What to produce: A faithful copy of the listing below is needed, with its pictures left out.

Provided material:
§
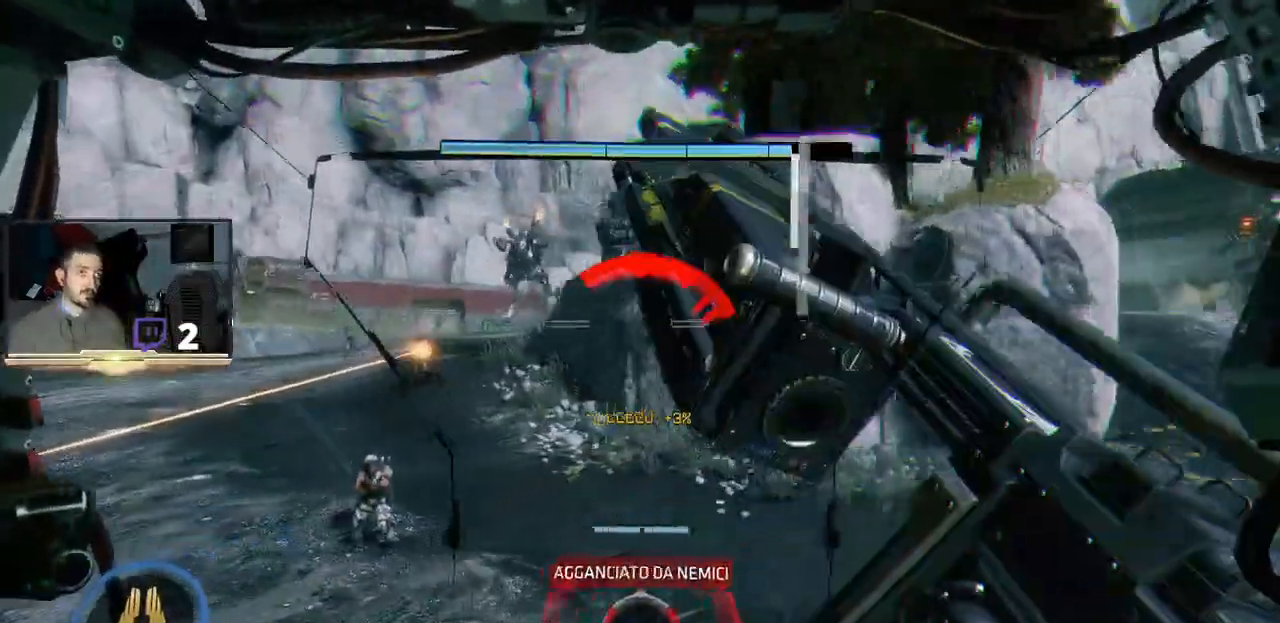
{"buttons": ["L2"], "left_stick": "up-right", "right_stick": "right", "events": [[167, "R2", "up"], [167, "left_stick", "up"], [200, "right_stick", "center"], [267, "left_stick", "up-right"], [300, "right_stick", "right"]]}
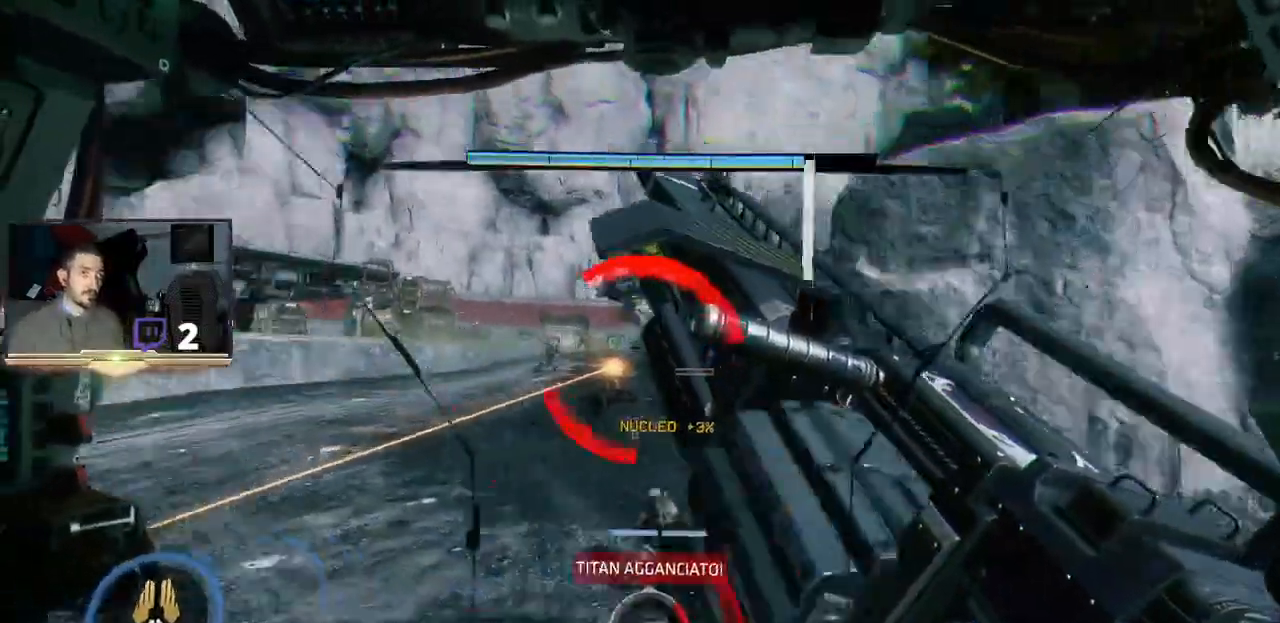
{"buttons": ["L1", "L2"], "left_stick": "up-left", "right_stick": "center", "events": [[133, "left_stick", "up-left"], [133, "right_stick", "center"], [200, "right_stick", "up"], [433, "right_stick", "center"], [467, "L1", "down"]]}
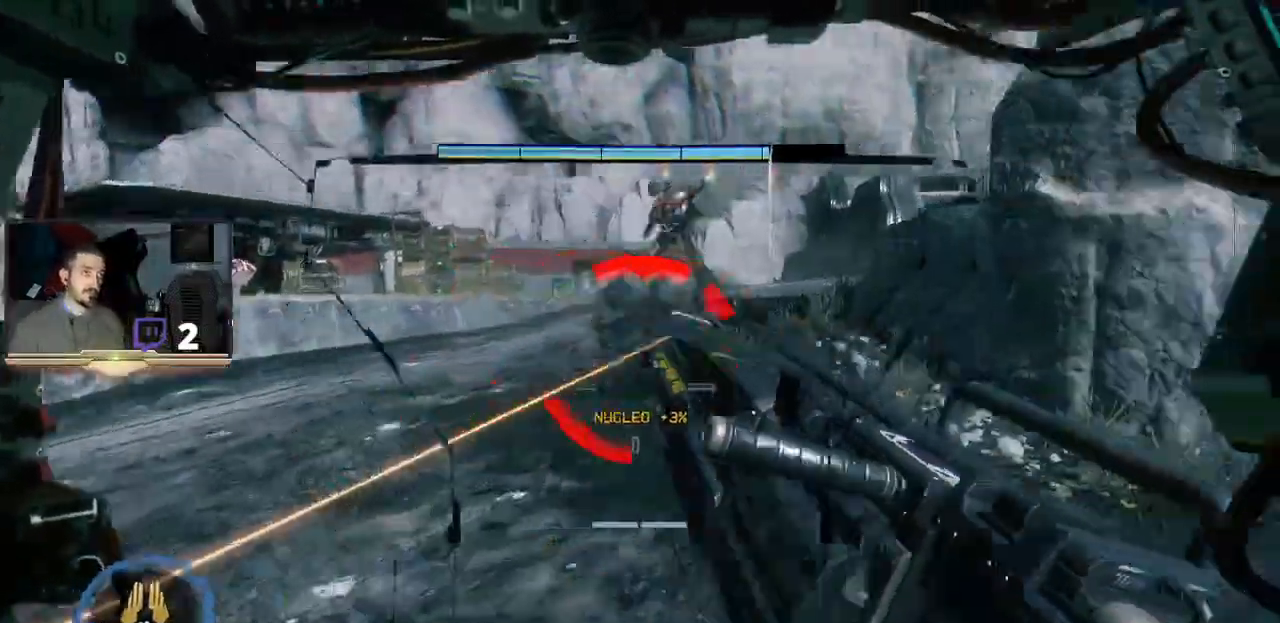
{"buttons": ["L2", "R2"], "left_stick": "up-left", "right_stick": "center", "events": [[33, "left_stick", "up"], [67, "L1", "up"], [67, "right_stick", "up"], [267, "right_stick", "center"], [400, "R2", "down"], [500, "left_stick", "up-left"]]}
§
Answer to this exercise:
{"buttons": ["L2"], "left_stick": "up-right", "right_stick": "right", "events": [[167, "R2", "up"], [167, "left_stick", "up"], [200, "right_stick", "center"], [267, "left_stick", "up-right"], [300, "right_stick", "right"]]}
{"buttons": ["L1", "L2"], "left_stick": "up-left", "right_stick": "center", "events": [[133, "left_stick", "up-left"], [133, "right_stick", "center"], [200, "right_stick", "up"], [433, "right_stick", "center"], [467, "L1", "down"]]}
{"buttons": ["L2", "R2"], "left_stick": "up-left", "right_stick": "center", "events": [[33, "left_stick", "up"], [67, "L1", "up"], [67, "right_stick", "up"], [267, "right_stick", "center"], [400, "R2", "down"], [500, "left_stick", "up-left"]]}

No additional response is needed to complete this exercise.